ASSIGNED TASK:
Carry on the advice text about building professional skills through small, regular practice, picking up after its final sentence.

TEXT:
---

Not personality transplants. Just reps.
Write weekly. Doesn't matter where—internal docs, blog posts nobody reads, detailed comments on PRs. The rep is: explain something technical to someone who doesn't have your context. Then get feedback (or notice when people misunderstand, which is feedback).
Toastmasters is cliché but works if you actually go. Lower friction alternative: record yourself explaining a concept for 3 minutes, watch it back, cringe, iterate.
Start with maintenance, not expansion. Message one person you already know professionally every two weeks—share an article relevant to their work, congratulate them on something, ask a genuine question. No agenda. The muscle is staying loosely connected without it feeling transactional.
For expansion: comment thoughtfully on LinkedIn posts from people in your target field. Not "Great post!" but actual substance. Some will respond. Some become conversations.
This one's harder to rep deliberately. Closest approximation: put your work in front of critical audiences regularly. Code reviews where the reviewer is harsh. Posting projects publicly for feedback. Open source contributions where maintainers will nitpick.
The goal isn't to enjoy criticism—it's to stop having a physiological panic response to it. Exposure therapy, basically.

---

Dataset records:
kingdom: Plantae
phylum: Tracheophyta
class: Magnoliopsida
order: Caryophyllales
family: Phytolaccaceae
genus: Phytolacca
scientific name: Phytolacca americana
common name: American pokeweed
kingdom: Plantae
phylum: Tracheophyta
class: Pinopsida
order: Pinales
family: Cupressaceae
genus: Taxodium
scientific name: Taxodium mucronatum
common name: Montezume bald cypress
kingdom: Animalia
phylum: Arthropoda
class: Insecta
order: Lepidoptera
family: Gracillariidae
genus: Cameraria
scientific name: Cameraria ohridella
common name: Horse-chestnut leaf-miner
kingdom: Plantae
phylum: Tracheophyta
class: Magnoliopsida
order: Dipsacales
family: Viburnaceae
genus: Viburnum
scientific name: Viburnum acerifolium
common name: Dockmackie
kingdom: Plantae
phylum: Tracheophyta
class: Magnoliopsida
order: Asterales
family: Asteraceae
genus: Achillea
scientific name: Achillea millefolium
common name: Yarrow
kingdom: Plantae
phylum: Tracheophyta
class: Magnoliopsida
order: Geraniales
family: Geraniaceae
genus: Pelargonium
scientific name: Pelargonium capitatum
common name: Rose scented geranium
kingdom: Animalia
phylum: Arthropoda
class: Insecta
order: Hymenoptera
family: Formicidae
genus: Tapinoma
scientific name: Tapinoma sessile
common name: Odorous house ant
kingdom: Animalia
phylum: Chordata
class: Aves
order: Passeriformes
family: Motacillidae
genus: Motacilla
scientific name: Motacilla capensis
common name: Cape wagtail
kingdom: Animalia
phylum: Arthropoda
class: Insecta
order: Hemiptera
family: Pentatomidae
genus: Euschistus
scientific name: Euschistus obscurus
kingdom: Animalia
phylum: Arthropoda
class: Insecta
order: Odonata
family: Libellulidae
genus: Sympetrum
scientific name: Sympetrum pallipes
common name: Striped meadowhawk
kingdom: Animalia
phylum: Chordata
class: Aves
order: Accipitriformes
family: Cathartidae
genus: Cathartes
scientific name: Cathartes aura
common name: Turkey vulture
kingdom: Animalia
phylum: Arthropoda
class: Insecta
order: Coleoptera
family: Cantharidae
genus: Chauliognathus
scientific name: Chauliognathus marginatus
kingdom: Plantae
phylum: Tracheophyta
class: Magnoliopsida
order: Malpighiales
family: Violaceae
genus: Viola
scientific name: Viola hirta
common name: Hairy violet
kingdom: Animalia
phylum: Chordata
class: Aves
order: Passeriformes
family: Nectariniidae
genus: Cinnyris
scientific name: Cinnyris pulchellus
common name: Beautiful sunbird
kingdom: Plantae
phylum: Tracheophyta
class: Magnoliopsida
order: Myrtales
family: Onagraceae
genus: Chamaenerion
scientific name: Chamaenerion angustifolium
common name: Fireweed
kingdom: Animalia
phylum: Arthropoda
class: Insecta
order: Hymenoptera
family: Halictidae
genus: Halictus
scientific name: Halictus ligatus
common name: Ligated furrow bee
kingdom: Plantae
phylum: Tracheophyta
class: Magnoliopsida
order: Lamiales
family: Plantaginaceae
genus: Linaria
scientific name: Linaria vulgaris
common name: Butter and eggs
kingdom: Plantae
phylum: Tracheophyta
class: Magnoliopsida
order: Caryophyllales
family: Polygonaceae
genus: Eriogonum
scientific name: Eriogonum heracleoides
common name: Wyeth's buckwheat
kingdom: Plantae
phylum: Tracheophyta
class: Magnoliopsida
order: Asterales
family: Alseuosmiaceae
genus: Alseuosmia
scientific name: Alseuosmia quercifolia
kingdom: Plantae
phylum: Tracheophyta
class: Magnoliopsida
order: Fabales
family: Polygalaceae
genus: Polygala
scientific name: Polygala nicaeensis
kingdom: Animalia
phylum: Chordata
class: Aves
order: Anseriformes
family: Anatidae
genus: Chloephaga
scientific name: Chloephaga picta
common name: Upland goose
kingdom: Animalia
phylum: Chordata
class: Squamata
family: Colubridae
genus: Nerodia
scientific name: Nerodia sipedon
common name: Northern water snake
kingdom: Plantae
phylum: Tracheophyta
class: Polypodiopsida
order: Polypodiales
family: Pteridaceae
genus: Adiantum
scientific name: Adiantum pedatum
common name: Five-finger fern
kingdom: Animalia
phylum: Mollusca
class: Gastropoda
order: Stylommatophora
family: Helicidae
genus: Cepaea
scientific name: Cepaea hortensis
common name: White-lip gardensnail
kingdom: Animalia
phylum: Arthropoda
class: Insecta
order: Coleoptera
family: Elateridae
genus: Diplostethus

---

ANSWER BELOW:
Write down your accomplishments weekly. Literally a running doc. Most people can't articulate their impact because they never logged it.
Then practice asking: in low-stakes contexts first (asking for a different table at a restaurant, returning something at a store, requesting schedule changes). The rep is making requests and surviving the discomfort.
Frame every request as: what's in it for them? Practice this framing in writing first—emails, Slack messages, proposals.
"I want X" becomes "X would help us achieve Y, which you care about because Z." Eventually this becomes reflexive.
All of these are exposure + reflection, done consistently at low intensity. Not personality transplants. Just reps. The gap between "minimum viable social skills" and "natural extrovert" is smaller than you think, and entirely closeable with deliberate practice.